Work order:
Please write out the stretch of the records from the very beginning through the line that contains "nun auf Druck der...", reproducing each line word for word.

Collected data
★ ★ ★ ★ ★

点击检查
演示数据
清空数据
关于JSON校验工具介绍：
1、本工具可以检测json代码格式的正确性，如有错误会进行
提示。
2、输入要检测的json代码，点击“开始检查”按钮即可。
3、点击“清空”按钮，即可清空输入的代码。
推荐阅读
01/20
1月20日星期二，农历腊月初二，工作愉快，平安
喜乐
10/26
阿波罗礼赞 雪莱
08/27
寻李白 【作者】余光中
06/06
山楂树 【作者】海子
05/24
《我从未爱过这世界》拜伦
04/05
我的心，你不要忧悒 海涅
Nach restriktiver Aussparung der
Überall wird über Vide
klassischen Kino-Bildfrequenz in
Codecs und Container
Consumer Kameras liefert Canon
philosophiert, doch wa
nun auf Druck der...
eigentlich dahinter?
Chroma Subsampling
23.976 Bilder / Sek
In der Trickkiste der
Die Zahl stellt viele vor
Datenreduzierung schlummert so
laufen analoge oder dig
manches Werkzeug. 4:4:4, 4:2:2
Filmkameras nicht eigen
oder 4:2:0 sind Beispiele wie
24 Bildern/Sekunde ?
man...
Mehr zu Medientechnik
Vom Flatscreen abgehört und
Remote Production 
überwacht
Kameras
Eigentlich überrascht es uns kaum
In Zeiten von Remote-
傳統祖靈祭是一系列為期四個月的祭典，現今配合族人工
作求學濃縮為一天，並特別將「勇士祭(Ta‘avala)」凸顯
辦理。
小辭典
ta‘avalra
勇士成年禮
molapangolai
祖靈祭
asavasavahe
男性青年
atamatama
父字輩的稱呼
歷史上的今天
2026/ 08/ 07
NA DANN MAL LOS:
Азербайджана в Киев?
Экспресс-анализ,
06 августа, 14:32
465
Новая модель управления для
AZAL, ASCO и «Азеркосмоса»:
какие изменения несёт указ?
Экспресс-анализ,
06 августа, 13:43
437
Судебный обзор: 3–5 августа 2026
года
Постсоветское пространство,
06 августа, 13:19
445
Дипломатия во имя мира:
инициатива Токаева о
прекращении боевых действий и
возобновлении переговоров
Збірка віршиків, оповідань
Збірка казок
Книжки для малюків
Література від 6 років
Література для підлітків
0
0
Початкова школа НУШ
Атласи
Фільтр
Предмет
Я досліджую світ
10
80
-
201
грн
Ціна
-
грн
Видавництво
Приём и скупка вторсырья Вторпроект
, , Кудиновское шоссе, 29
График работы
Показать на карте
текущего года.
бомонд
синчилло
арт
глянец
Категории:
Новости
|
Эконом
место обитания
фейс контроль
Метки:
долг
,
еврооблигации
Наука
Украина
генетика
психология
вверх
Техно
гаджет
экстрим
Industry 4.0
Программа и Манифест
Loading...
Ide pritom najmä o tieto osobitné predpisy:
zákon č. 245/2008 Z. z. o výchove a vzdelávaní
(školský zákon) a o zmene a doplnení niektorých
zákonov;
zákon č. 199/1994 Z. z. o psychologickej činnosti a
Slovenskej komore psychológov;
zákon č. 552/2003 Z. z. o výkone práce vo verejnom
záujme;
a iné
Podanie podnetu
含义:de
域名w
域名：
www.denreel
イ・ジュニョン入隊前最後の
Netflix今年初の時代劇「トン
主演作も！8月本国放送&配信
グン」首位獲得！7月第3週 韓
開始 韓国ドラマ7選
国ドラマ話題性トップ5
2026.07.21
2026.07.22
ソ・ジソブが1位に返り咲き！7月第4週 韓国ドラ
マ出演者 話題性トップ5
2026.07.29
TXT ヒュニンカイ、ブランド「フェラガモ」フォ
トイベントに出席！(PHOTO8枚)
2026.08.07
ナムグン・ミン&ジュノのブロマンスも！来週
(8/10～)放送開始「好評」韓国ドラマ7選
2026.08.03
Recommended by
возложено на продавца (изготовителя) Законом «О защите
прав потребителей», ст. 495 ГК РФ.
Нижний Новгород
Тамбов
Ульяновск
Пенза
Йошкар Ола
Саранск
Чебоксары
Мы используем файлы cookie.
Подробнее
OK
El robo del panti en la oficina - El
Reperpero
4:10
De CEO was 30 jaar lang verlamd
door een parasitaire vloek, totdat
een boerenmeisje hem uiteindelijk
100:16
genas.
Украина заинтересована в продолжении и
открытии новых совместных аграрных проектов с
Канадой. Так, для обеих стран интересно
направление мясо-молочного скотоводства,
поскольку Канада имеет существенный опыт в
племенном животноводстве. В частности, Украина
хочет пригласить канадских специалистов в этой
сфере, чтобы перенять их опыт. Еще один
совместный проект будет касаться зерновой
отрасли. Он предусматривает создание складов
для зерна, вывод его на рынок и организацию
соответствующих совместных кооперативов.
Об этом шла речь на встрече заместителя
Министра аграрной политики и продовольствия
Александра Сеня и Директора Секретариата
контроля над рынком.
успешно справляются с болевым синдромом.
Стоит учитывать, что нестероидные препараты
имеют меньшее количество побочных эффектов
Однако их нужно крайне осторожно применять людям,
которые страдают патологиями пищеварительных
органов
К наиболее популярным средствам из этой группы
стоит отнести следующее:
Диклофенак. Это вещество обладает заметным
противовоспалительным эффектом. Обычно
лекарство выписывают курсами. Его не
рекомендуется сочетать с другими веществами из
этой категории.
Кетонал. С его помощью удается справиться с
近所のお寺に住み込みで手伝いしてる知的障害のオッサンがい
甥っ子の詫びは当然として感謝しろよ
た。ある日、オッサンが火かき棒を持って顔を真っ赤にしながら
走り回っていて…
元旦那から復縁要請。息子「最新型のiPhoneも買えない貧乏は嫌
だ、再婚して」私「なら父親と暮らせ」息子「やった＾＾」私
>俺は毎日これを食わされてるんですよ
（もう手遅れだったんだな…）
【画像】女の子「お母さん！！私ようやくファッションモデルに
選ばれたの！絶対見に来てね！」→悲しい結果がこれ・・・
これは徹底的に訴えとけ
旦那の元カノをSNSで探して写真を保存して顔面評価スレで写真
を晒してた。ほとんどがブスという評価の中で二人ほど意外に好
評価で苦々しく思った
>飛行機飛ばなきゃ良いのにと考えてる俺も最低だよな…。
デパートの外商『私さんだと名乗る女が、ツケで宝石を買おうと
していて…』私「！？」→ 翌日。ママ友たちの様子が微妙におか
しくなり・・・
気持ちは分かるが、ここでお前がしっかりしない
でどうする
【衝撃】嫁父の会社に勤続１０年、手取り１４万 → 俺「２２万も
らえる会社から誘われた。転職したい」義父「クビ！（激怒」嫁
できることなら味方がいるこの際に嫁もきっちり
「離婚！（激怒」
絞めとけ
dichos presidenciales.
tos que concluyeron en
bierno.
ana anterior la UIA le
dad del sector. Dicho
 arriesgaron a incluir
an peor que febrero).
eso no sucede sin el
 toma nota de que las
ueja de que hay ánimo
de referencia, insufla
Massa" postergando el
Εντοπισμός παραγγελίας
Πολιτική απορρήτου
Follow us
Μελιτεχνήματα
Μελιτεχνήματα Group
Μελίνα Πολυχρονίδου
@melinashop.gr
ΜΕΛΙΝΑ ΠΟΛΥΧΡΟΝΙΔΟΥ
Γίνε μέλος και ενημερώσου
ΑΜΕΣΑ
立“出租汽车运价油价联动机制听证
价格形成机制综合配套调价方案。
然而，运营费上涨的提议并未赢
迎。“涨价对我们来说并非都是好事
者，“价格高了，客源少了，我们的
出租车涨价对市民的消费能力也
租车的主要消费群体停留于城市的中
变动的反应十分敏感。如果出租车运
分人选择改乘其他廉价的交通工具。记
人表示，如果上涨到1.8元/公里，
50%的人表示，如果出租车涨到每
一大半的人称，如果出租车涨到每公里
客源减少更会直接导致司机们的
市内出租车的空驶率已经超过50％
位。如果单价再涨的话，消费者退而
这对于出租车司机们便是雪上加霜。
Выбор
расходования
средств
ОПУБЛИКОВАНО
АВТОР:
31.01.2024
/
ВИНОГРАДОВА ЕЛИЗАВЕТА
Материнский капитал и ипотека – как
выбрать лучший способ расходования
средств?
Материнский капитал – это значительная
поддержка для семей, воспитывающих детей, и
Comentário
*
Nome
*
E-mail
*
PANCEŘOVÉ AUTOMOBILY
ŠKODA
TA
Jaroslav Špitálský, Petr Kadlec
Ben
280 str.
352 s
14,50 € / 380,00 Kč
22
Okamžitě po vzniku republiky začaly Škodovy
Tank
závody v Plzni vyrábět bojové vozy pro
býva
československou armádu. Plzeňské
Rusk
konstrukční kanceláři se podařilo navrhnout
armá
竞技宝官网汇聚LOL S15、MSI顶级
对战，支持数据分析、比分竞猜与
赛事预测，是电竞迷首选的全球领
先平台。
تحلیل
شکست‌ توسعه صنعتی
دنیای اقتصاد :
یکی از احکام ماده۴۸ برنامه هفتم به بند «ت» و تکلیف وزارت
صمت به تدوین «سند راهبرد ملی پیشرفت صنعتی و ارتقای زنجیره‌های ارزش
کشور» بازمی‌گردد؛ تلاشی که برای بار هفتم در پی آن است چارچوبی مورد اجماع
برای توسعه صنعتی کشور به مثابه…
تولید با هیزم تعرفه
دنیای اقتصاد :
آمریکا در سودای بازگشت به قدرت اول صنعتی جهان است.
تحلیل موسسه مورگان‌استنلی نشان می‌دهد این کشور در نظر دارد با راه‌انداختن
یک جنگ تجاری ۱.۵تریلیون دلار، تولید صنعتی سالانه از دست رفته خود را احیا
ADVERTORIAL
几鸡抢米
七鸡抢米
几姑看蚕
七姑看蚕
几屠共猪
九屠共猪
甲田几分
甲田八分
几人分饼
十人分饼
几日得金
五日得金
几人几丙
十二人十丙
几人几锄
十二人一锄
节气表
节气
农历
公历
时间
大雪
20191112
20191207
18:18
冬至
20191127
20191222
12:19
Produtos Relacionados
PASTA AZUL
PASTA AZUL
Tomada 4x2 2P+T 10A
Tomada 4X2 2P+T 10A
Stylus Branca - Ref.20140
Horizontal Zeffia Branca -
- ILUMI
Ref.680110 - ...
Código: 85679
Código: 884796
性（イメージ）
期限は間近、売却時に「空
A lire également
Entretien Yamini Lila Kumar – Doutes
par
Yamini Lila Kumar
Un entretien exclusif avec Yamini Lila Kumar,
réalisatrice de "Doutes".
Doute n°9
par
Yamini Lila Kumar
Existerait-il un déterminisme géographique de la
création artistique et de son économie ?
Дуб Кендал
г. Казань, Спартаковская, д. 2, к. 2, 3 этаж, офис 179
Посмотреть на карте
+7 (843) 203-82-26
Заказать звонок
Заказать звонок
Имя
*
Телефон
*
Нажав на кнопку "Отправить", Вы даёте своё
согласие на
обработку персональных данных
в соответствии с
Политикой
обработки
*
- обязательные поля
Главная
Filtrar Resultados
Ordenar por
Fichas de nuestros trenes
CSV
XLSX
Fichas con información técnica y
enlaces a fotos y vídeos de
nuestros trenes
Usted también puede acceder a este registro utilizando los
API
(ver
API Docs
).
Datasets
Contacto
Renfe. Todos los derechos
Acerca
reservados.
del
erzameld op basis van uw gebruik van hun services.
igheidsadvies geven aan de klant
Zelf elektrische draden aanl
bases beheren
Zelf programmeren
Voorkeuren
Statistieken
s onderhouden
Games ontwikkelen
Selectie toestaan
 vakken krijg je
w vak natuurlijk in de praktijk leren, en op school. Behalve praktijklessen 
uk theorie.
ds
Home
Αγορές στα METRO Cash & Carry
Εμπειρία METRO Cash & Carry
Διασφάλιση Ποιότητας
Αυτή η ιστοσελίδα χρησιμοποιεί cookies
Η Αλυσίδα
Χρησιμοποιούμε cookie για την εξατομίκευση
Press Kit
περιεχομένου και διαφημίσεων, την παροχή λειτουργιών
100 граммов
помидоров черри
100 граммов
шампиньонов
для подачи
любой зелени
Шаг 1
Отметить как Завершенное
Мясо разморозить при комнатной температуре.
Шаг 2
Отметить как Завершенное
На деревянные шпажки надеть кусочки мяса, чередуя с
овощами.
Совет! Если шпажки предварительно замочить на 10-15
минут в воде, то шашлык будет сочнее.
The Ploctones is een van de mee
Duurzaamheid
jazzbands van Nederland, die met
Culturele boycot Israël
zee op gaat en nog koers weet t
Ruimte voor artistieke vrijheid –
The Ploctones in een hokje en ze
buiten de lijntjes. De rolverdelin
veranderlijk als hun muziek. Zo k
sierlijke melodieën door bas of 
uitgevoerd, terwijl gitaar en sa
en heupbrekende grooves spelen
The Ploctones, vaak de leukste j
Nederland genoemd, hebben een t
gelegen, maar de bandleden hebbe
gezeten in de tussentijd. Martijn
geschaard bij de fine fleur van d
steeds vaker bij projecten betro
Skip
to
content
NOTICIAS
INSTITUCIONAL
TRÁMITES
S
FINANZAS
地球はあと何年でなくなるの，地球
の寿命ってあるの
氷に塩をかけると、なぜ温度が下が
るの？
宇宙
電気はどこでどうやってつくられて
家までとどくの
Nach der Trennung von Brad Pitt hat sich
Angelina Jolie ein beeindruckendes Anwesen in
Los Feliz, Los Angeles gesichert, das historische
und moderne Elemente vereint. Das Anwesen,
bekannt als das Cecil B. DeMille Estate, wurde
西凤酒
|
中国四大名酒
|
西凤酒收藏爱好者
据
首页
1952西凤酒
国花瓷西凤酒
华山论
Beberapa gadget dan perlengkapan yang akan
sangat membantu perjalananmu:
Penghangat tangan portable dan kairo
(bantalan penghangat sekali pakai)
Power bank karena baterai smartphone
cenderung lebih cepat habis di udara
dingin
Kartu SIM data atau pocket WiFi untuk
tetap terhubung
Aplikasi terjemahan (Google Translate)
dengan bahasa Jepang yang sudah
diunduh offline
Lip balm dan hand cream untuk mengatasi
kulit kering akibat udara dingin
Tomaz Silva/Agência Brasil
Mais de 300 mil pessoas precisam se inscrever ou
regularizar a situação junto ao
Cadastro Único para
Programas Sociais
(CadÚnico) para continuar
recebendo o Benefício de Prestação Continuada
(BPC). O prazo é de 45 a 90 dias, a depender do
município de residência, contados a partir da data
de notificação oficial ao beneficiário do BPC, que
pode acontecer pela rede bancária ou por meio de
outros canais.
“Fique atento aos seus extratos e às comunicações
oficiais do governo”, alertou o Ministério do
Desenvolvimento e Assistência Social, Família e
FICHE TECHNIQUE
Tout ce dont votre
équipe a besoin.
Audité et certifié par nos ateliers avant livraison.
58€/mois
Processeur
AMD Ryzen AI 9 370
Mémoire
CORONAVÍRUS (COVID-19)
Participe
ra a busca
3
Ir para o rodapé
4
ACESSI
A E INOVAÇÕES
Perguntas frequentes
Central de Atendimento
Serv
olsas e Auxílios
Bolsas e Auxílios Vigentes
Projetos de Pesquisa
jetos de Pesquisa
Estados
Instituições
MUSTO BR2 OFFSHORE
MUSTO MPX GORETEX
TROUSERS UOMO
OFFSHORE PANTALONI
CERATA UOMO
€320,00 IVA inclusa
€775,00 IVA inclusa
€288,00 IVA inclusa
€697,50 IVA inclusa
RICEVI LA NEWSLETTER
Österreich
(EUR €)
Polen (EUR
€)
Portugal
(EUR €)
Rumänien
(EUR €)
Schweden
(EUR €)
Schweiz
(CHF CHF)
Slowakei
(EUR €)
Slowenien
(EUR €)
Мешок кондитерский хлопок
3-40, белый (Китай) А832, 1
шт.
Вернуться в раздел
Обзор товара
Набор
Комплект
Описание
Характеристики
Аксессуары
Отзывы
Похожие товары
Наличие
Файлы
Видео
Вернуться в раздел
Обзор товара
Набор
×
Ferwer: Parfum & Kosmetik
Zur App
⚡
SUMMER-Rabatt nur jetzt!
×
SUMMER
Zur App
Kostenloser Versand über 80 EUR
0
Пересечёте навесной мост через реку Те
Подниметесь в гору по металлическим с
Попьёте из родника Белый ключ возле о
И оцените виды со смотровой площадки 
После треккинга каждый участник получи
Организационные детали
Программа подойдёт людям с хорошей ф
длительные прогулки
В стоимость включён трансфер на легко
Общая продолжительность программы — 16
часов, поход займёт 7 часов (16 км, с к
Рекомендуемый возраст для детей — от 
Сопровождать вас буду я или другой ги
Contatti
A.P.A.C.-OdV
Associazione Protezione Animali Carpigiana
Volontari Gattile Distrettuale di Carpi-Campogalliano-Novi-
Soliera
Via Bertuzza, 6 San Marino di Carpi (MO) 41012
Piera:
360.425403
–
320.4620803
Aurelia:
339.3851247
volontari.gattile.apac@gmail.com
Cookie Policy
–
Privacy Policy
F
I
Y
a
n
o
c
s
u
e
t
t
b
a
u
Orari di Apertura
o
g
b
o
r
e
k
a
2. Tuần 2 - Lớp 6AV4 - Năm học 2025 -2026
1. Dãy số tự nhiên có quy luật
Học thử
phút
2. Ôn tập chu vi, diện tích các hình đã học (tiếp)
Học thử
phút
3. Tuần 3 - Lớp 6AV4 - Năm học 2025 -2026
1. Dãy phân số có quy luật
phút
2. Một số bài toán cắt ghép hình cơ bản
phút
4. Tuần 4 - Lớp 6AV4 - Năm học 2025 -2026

★ ★ ★ ★ ★

Exercise answer:
点击检查
演示数据
清空数据
关于JSON校验工具介绍：
1、本工具可以检测json代码格式的正确性，如有错误会进行
提示。
2、输入要检测的json代码，点击“开始检查”按钮即可。
3、点击“清空”按钮，即可清空输入的代码。
推荐阅读
01/20
1月20日星期二，农历腊月初二，工作愉快，平安
喜乐
10/26
阿波罗礼赞 雪莱
08/27
寻李白 【作者】余光中
06/06
山楂树 【作者】海子
05/24
《我从未爱过这世界》拜伦
04/05
我的心，你不要忧悒 海涅
Nach restriktiver Aussparung der
Überall wird über Vide
klassischen Kino-Bildfrequenz in
Codecs und Container
Consumer Kameras liefert Canon
philosophiert, doch wa
nun auf Druck der...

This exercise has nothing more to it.